### LISTED ENTRIES:
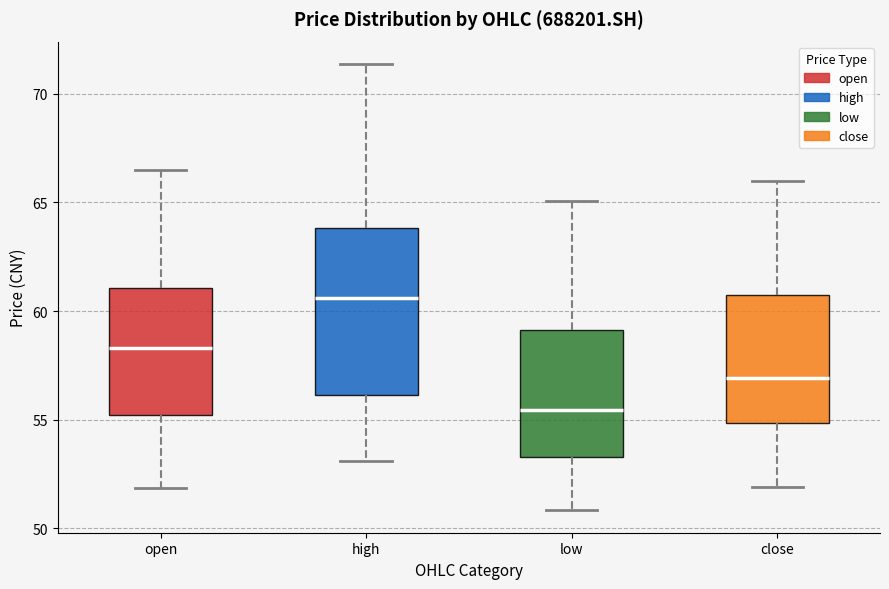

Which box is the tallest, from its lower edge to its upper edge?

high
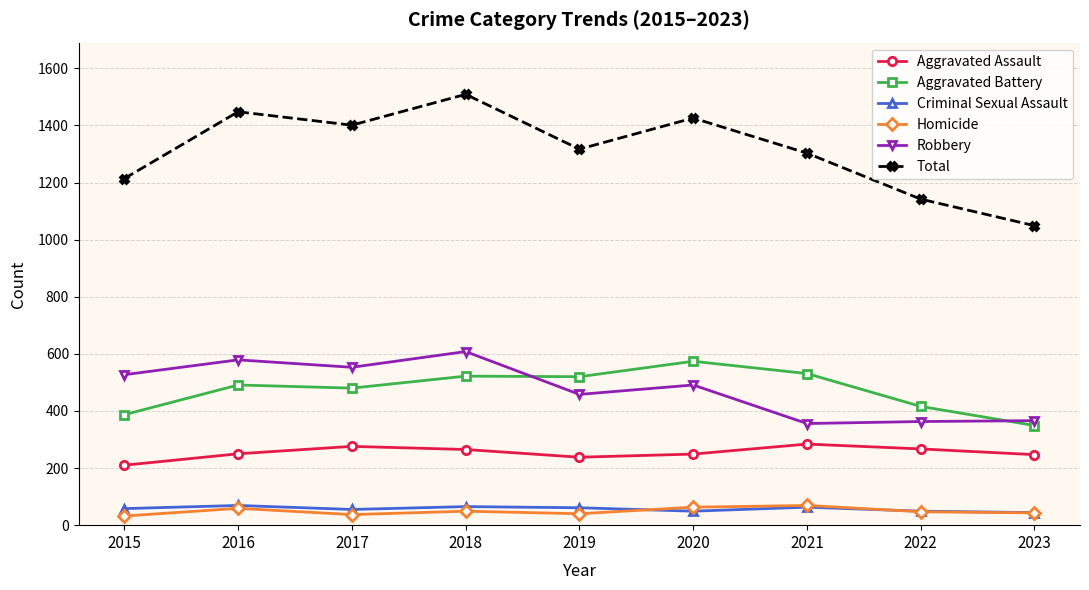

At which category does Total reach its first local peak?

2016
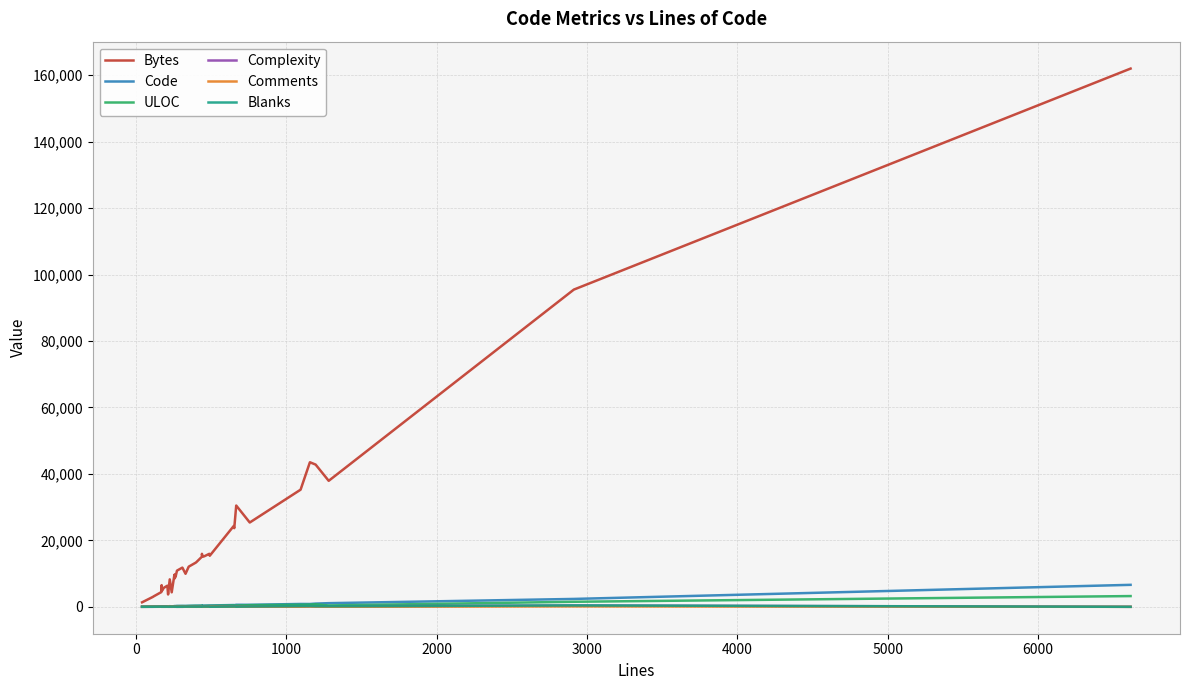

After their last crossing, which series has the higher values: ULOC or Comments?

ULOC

### PROBLEM DESCRIPTION:
Switch "series" to "data series" throughout the items above, leaving every other word unchanged, and reproduce the lines without the pictures.

### OUTPUT:
Which box is the tallest, from its lower edge to its upper edge?

high

At which category does Total reach its first local peak?

2016

After their last crossing, which data series has the higher values: ULOC or Comments?

ULOC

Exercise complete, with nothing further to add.